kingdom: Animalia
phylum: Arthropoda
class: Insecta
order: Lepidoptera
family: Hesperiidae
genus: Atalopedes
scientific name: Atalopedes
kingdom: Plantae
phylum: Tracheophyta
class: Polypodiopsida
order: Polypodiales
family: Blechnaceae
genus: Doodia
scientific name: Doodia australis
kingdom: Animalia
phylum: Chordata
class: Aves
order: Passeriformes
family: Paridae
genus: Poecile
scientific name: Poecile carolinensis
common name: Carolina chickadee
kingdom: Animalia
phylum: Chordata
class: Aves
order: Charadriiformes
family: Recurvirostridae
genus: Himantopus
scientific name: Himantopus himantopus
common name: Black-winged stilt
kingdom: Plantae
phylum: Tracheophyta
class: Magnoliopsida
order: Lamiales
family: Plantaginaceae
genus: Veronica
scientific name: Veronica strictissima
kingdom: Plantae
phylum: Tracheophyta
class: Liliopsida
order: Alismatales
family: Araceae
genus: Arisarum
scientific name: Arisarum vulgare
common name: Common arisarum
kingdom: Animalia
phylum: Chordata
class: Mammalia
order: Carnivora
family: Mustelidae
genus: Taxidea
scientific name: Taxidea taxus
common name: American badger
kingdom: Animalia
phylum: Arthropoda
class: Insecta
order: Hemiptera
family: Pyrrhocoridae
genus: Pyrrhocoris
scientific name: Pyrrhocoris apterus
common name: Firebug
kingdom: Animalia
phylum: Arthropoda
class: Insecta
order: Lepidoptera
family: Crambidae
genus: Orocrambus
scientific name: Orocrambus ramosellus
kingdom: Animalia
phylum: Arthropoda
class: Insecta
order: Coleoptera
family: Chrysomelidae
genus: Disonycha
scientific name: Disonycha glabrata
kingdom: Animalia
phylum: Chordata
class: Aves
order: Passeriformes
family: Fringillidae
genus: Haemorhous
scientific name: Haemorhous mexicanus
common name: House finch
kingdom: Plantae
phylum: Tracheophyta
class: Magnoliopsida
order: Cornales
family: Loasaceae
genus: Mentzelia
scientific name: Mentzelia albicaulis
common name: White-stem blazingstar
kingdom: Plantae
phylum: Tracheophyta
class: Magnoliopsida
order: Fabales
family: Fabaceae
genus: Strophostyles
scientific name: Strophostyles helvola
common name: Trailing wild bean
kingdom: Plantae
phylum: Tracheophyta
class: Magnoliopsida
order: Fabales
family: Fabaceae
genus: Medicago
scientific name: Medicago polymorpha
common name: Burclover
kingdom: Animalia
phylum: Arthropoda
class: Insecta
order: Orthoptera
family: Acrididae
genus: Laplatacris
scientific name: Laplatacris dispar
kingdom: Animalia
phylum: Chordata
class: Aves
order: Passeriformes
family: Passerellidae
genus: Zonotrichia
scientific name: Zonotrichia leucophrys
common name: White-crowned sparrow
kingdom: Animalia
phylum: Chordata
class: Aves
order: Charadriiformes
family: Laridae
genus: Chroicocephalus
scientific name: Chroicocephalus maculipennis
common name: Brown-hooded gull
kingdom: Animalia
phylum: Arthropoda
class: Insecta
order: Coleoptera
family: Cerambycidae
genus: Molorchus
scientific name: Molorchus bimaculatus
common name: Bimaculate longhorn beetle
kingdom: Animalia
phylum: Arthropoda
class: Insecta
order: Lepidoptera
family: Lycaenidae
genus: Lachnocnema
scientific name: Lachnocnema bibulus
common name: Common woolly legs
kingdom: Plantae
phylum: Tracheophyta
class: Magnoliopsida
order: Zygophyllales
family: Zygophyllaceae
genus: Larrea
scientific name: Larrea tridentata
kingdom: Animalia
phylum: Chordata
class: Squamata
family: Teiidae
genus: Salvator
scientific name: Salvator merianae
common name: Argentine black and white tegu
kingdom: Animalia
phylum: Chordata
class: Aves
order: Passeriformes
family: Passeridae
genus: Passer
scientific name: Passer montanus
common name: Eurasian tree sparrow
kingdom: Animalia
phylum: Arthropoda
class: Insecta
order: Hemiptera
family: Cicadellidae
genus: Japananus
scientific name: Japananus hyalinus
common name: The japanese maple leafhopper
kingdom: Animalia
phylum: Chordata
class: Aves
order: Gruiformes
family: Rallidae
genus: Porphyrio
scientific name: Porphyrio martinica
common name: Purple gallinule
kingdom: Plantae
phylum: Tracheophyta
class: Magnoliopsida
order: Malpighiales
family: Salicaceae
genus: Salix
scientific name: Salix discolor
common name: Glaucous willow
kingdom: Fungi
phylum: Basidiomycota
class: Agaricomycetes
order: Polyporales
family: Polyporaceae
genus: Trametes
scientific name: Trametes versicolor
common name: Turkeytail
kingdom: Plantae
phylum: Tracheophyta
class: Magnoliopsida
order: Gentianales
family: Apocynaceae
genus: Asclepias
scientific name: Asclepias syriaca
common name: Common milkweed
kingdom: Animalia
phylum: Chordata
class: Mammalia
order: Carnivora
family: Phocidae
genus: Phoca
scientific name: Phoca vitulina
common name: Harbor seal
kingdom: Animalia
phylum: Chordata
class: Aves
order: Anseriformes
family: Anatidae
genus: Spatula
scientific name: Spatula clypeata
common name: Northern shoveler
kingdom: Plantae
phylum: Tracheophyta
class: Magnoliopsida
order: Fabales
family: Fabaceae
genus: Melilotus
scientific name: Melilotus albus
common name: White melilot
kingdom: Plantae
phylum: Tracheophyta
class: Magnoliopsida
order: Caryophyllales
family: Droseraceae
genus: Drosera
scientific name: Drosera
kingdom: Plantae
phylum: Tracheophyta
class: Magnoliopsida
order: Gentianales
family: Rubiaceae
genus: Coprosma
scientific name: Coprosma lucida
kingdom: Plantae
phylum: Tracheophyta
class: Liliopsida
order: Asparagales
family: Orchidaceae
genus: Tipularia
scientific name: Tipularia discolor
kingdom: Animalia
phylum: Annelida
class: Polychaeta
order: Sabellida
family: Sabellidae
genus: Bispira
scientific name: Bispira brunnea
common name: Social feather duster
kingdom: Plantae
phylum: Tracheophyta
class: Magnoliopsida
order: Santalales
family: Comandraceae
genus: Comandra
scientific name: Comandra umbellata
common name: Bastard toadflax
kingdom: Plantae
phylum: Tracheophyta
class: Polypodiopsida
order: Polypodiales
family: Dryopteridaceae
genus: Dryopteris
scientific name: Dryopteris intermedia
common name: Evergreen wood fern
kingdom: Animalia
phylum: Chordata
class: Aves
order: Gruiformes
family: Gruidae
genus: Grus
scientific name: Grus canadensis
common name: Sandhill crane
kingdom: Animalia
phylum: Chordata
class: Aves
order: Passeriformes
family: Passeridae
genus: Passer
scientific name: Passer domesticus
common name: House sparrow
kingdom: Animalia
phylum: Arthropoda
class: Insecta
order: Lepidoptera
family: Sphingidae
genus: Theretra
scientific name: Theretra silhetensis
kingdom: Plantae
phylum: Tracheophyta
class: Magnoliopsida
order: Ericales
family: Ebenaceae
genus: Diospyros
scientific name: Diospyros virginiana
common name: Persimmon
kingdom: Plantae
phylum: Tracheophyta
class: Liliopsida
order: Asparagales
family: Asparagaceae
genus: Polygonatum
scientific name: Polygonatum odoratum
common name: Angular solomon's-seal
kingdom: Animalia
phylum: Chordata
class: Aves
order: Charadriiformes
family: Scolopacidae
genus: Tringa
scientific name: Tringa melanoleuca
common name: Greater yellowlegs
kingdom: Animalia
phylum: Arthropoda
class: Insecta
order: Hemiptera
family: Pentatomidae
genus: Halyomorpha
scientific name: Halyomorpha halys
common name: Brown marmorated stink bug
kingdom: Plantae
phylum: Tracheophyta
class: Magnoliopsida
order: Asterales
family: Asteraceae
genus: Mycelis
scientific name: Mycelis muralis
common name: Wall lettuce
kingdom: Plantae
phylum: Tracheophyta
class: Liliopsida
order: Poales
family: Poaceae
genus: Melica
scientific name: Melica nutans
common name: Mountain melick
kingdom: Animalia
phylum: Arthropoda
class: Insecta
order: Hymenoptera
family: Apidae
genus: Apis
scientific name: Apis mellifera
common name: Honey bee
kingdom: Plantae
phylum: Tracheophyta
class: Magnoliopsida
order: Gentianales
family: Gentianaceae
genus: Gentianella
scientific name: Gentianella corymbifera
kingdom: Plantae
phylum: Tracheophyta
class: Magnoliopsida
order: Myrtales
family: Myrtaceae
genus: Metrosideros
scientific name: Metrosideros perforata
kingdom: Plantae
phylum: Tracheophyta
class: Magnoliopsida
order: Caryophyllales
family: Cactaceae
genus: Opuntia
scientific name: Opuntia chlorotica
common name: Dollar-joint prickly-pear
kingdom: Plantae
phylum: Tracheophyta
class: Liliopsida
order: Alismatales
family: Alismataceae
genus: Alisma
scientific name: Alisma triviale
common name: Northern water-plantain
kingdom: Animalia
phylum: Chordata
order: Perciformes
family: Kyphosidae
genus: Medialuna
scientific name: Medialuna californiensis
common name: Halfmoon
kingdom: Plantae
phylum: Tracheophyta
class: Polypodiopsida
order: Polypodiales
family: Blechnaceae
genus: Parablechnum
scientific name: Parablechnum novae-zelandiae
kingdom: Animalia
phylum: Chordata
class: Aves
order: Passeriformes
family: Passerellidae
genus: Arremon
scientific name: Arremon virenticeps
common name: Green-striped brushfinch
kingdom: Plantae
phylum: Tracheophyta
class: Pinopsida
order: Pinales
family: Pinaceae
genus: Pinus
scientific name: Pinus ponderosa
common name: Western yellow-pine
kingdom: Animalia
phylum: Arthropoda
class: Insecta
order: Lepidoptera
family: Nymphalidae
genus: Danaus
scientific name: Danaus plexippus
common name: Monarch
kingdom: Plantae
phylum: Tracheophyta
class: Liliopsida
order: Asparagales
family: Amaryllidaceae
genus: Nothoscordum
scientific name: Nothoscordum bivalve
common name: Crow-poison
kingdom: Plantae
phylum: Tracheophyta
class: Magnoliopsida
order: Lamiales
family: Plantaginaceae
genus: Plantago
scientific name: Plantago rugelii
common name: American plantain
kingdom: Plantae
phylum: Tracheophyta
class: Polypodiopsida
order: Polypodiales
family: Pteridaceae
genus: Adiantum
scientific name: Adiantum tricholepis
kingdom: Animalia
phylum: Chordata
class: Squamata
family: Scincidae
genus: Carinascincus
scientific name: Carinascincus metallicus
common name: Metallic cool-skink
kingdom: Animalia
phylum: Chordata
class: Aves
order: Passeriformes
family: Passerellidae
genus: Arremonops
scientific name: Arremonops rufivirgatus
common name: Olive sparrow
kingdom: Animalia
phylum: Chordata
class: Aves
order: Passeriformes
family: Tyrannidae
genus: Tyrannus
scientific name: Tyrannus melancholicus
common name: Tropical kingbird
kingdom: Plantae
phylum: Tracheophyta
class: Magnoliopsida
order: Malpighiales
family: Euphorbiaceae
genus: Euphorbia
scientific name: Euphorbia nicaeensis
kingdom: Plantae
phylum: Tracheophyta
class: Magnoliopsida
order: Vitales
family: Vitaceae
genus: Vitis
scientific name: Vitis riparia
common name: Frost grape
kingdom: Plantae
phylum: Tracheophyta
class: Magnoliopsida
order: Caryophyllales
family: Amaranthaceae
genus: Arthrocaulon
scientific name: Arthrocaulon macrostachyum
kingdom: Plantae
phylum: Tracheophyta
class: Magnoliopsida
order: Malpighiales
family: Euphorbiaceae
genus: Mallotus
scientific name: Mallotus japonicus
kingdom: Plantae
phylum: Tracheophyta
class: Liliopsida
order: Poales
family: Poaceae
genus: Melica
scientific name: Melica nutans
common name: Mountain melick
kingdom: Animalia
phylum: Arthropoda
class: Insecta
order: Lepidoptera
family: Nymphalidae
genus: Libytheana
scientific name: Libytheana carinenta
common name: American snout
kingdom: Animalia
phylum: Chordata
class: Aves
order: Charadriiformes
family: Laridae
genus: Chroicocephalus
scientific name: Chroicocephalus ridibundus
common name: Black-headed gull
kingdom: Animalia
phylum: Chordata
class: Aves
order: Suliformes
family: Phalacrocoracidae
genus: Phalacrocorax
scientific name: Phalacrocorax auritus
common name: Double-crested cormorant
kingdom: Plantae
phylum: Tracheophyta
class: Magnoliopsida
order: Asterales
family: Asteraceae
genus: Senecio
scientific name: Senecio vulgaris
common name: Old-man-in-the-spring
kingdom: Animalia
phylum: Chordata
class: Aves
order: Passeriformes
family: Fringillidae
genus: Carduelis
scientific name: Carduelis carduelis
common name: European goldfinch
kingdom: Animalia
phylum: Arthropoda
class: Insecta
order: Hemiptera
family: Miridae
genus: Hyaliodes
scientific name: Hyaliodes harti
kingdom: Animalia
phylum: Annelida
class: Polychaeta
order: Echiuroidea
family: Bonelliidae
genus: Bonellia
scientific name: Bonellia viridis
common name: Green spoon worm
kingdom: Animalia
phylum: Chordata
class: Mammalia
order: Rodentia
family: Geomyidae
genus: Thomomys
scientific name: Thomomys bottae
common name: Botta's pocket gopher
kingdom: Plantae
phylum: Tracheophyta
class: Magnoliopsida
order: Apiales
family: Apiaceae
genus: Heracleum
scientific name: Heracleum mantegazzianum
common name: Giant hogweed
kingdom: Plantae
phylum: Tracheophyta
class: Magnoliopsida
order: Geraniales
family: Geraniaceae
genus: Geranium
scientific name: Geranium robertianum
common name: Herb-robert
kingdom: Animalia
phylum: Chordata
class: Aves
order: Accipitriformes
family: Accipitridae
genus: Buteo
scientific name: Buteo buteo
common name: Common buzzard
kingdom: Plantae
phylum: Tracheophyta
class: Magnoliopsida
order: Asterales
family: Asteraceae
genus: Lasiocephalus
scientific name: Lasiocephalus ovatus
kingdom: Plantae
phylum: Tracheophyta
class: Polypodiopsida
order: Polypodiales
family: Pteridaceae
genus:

Problem
From the rows above, keep only the lines that contain the string "Chroicocephalus", with case matching exactly, and copy each of them.

Correct result
genus: Chroicocephalus
scientific name: Chroicocephalus maculipennis
genus: Chroicocephalus
scientific name: Chroicocephalus ridibundus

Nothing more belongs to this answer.